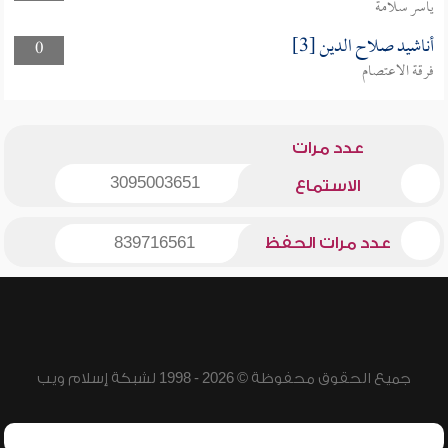
ياسر سلامة
أناشيد صلاح الدين [3]
0
فرقة الاعتصام
عدد مرات
3095003651
الاستماع
عدد مرات الحفظ
839716561
جميع الحقوق محفوظة © 2026 - 1998 لشبكة إسلام ويب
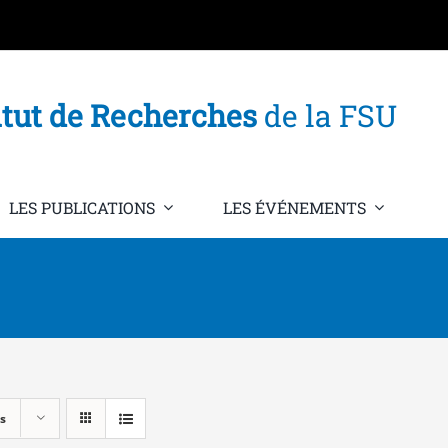
itut de Recherches
de la FSU
LES PUBLICATIONS
LES ÉVÉNEMENTS
s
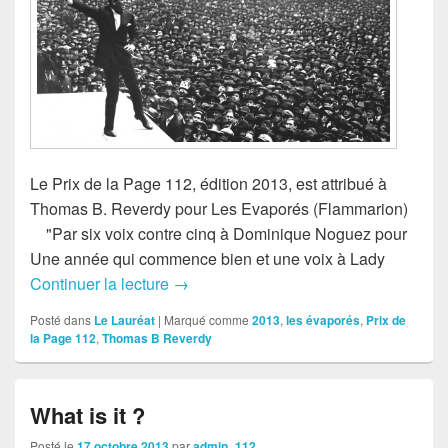
Le Prix de la Page 112, édition 2013, est attribué à
Thomas B. Reverdy pour Les Evaporés (Flammarion)
"Par six voix contre cinq à Dominique Noguez pour
Une année qui commence bien et une voix à Lady
Continuer la lecture
Le lauréat 2013
→
Posté dans
Le Lauréat
|
Marqué comme
2013
,
les évaporés
,
Prix de
la Page 112
,
Thomas B Reverdy
What is it ?
Posté le
17 octobre 2013
par
admin_112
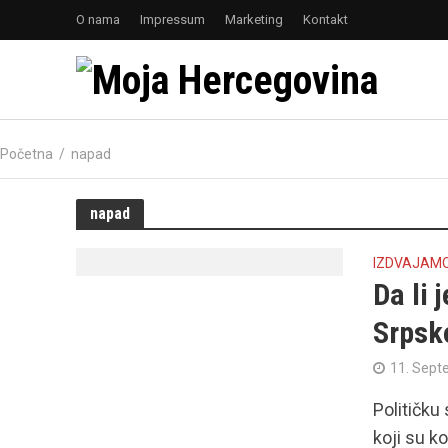
O nama
Impressum
Marketing
Kontakt
Početna
/
napad
napad
IZDVAJAM
Da li 
Srpsk
11. Sept
Političku
koji su k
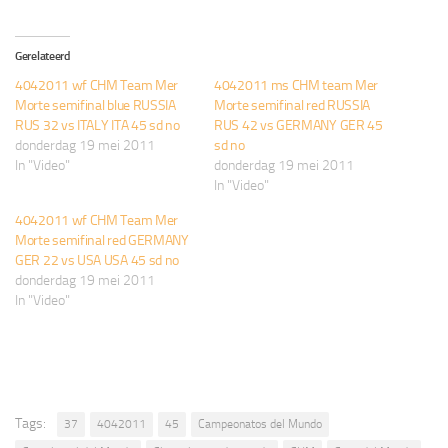
Gerelateerd
4042011 wf CHM Team Mer
4042011 ms CHM team Mer
Morte semifinal blue RUSSIA
Morte semifinal red RUSSIA
RUS 32 vs ITALY ITA 45 sd no
RUS 42 vs GERMANY GER 45
donderdag 19 mei 2011
sd no
In "Video"
donderdag 19 mei 2011
In "Video"
4042011 wf CHM Team Mer
Morte semifinal red GERMANY
GER 22 vs USA USA 45 sd no
donderdag 19 mei 2011
In "Video"
Tags:
37
4042011
45
Campeonatos del Mundo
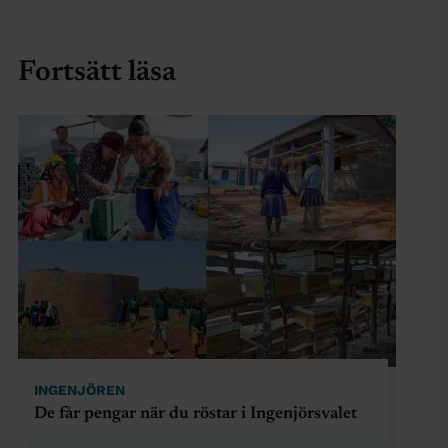
Fortsätt läsa
INGENJÖREN
De får pengar när du röstar i Ingenjörsvalet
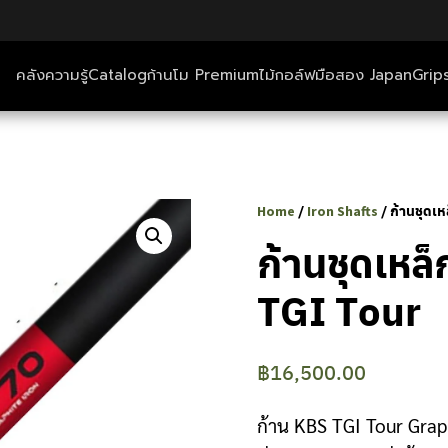
คลังความรู้
Catalog
ก้านโม Premium
ไม้กอล์ฟมือสอง Japan
Grip
ตีกอล์ฟ+ที่พัก
คลังความรู้
/
/ ก้านชุดเ
Home
Iron Shafts
Catalog
ก้านชุดเหล
TGI Tour
ก้านโม Premium
ไม้กอล์ฟมือสอง Japan
฿
16,500.00
Grips
ก้าน KBS TGI Tour Graph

What to do → Copy every line of text from the material above word for word, in the same order, and leave the pictures out of your answer.

Response below →
ياسر سلامة
أناشيد صلاح الدين [3]
0
فرقة الاعتصام
عدد مرات
3095003651
الاستماع
عدد مرات الحفظ
839716561
جميع الحقوق محفوظة © 2026 - 1998 لشبكة إسلام ويب
itut de Recherches
de la FSU
LES PUBLICATIONS
LES ÉVÉNEMENTS
s
Le Prix de la Page 112, édition 2013, est attribué à
Thomas B. Reverdy pour Les Evaporés (Flammarion)
"Par six voix contre cinq à Dominique Noguez pour
Une année qui commence bien et une voix à Lady
Continuer la lecture
Le lauréat 2013
→
Posté dans
Le Lauréat
|
Marqué comme
2013
,
les évaporés
,
Prix de
la Page 112
,
Thomas B Reverdy
What is it ?
Posté le
17 octobre 2013
par
admin_112
O nama
Impressum
Marketing
Kontakt
Početna
/
napad
napad
IZDVAJAM
Da li 
Srpsk
11. Sept
Političku
koji su k
Gerelateerd
4042011 wf CHM Team Mer
4042011 ms CHM team Mer
Morte semifinal blue RUSSIA
Morte semifinal red RUSSIA
RUS 32 vs ITALY ITA 45 sd no
RUS 42 vs GERMANY GER 45
donderdag 19 mei 2011
sd no
In "Video"
donderdag 19 mei 2011
In "Video"
4042011 wf CHM Team Mer
Morte semifinal red GERMANY
GER 22 vs USA USA 45 sd no
donderdag 19 mei 2011
In "Video"
Tags:
37
4042011
45
Campeonatos del Mundo
Fortsätt läsa
INGENJÖREN
De får pengar när du röstar i Ingenjörsvalet
คลังความรู้
Catalog
ก้านโม Premium
ไม้กอล์ฟมือสอง Japan
Grip
ตีกอล์ฟ+ที่พัก
คลังความรู้
/
/ ก้านชุดเ
Home
Iron Shafts
Catalog
ก้านชุดเหล
TGI Tour
ก้านโม Premium
ไม้กอล์ฟมือสอง Japan
฿
16,500.00
Grips
ก้าน KBS TGI Tour Graph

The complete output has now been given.